(Transcribed page contents)
-- Opening Marker --
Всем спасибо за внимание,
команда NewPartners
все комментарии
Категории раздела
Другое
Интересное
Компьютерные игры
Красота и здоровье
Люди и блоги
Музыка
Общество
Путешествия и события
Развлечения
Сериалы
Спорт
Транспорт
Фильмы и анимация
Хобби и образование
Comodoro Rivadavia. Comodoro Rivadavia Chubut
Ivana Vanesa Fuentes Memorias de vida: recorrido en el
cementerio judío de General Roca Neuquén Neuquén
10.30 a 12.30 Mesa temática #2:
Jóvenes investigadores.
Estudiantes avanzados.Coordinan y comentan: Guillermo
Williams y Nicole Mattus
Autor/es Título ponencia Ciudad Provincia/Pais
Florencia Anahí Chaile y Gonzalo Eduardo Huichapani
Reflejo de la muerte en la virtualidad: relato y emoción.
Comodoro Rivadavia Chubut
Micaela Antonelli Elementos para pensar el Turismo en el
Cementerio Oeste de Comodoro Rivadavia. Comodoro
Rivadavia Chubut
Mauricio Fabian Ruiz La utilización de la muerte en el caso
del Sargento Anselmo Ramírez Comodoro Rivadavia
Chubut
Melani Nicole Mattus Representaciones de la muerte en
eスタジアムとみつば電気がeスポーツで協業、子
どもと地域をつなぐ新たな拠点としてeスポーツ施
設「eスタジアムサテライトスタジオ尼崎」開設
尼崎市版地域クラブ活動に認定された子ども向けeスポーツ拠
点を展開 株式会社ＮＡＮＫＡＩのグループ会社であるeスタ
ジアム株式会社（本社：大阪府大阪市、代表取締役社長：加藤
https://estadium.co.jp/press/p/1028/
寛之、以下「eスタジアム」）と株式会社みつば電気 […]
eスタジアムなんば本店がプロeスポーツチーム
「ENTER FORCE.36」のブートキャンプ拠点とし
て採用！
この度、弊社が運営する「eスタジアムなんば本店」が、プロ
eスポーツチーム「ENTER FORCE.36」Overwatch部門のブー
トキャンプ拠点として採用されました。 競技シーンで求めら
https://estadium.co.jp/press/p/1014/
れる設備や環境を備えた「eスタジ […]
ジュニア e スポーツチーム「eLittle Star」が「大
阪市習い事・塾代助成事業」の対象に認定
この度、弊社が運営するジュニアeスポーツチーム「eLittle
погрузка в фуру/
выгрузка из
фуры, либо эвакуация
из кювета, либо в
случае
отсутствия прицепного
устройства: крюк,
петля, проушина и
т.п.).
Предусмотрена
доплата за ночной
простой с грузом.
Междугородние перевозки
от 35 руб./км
-- Closing Marker --
What the exercise asks
All that is wanted is the line with "фуры, либо эвакуация" and every later line in the entries, reproduced exactly.

Exercise output
фуры, либо эвакуация
из кювета, либо в
случае
отсутствия прицепного
устройства: крюк,
петля, проушина и
т.п.).
Предусмотрена
доплата за ночной
простой с грузом.
Междугородние перевозки
от 35 руб./км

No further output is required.